Because this session was jam-packed with an abundance of great information, we will be releasing a series of four blog posts, with this being the first. Keep your eye on our blog for the remaining posts, and be sure to watch for information on the next Cadence Connect event!


The first key topic that our panelists dove into was centralized leasing - a topic of ongoing conversation throughout the industry. Read on for our biggest takeaways and take a listen to the event recording here - this portion of the conversation begins at 23:28.


1. Centralized leasing doesn’t come without obstacles.

While a centralized leasing structure sounds like a dream to many, it isn't necessarily a change that can happen overnight - there are several barriers teams may face when attempting to implement centralized leasing. Many traditional leasing operations processes and technology were not built for centralized leasing - this introduces the potential need of implementing new tools and technology to support a centralized leasing model. Launching new technology can be an efficient fix for staffing shortages and low bandwidth, but it also often presents its own set of challenges that require polishing to ensure a smooth user experience internally and externally.


Team structure is another potential challenge. For many, the traditional leasing model is what feels comfortable - being onsite everyday at one property. However, a shift in team structure and operating processes would be necessary in implementing centralized leasing so that a team is able to effectively support all properties in the portfolio or within a region.

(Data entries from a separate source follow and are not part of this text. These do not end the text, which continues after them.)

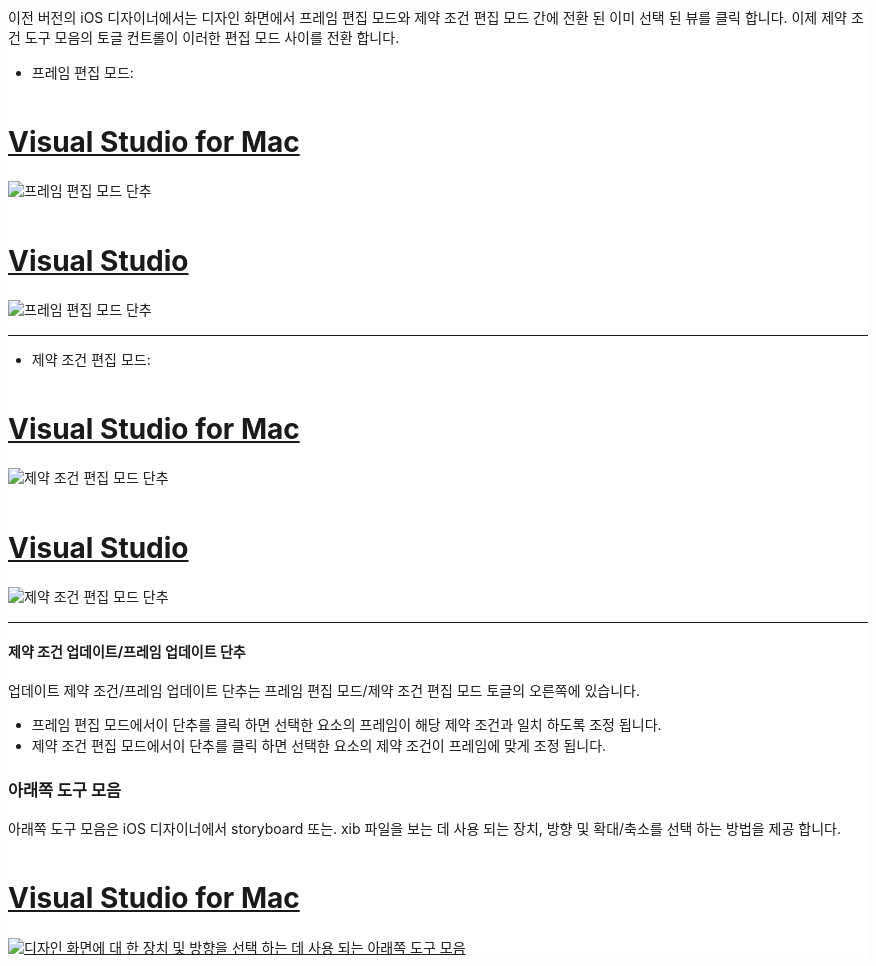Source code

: 이전 버전의 iOS 디자이너에서는 디자인 화면에서 프레임 편집 모드와 제약 조건 편집 모드 간에 전환 된 이미 선택 된 뷰를 클릭 합니다. 이제 제약 조건 도구 모음의 토글 컨트롤이 이러한 편집 모드 사이를 전환 합니다.

- 프레임 편집 모드:

# <a name="visual-studio-for-mactabmacos"></a>[Visual Studio for Mac](#tab/macos)

![프레임 편집 모드 단추](introduction-images/12a-frameeditingmode-vsmac.png "프레임 편집 모드 단추")

# <a name="visual-studiotabwindows"></a>[Visual Studio](#tab/windows)

![프레임 편집 모드 단추](introduction-images/12a-frameeditingmode-vs.png "프레임 편집 모드 단추")

-----

- 제약 조건 편집 모드:

# <a name="visual-studio-for-mactabmacos"></a>[Visual Studio for Mac](#tab/macos)

![제약 조건 편집 모드 단추](introduction-images/12b-constrainteditingmode-vsmac.png "제약 조건 편집 모드 단추")

# <a name="visual-studiotabwindows"></a>[Visual Studio](#tab/windows)

![제약 조건 편집 모드 단추](introduction-images/12b-constrainteditingmode-vs.png "제약 조건 편집 모드 단추")

-----

#### <a name="update-constraints--update-frames-button"></a>제약 조건 업데이트/프레임 업데이트 단추

업데이트 제약 조건/프레임 업데이트 단추는 프레임 편집 모드/제약 조건 편집 모드 토글의 오른쪽에 있습니다.

- 프레임 편집 모드에서이 단추를 클릭 하면 선택한 요소의 프레임이 해당 제약 조건과 일치 하도록 조정 됩니다.
- 제약 조건 편집 모드에서이 단추를 클릭 하면 선택한 요소의 제약 조건이 프레임에 맞게 조정 됩니다.

### <a name="bottom-toolbar"></a>아래쪽 도구 모음

아래쪽 도구 모음은 iOS 디자이너에서 storyboard 또는. xib 파일을 보는 데 사용 되는 장치, 방향 및 확대/축소를 선택 하는 방법을 제공 합니다.

# <a name="visual-studio-for-mactabmacos"></a>[Visual Studio for Mac](#tab/macos)

[![디자인 화면에 대 한 장치 및 방향을 선택 하는 데 사용 되는 아래쪽 도구 모음](introduction-images/13-bottomtoolbar-vsmac.png "디자인 화면에 대 한 장치 및 방향을 선택 하는 데 사용 되는 아래쪽 도구 모음")](introduction-images/13-bottomtoolbar-vsmac-large.png#lightbox)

2. Make centralized marketing centralized leasing's best friend.

Centralized leasing impacts more than just the leasing process. Mike Whaling of 30 Lines pointed out that it also affects how the portfolio can be marketed. Instead of a completely property-centric marketing strategy, marketers need to be adopting a brand-centric approach that reaches prospects in various stages of their search, and provides solutions to their housing needs across multiple properties, not just one.


Centralized marketing efforts will create brand awareness for the entire portfolio, and neighborhood specific campaigns will help to cross market specific properties while helping prospects to see the options they have within the portfolio. Marketers have an opportunity to really impact the bottom line by redistributing advertising costs and allocating differently.


3. Get tech (& efficiency) on your side.

As mentioned in our first takeaway, it is likely that implementing new tech will be necessary when building out your centralized leasing strategy. We heard from Jackie at Knock CRM that many clients have requested additional CRM features to support centralized leasing, and Knock has been working to deliver on these requests. As centralized leasing continues to become a larger conversation, keep your eye on the updates being made within your current technology as well as new tools to help support your team.


4. Centralized leasing: the answer to our staffing shortage?

Greater efficiency and a more seamless prospect experience aren't the only reasons companies are considering centralized leasing. Many companies across the nation are struggling with staffing shortages. A centralized leasing approach can offer leasing teams a greater reach than just one property.


David at Digible shared that out of the 350,000 calls they tracked in the last four months, 45% went unanswered. A year ago, 56% went unanswered. As Michelle from SmartRent pointed out, there is a young generation of renters that make up a large part of the market, which means that instant gratification is in high demand. A shortage of staff can make this challenging especially when much of this demand comes after leasing hours, forcing teams to reconsider their current leasing approach in an effort to maximize bandwidth.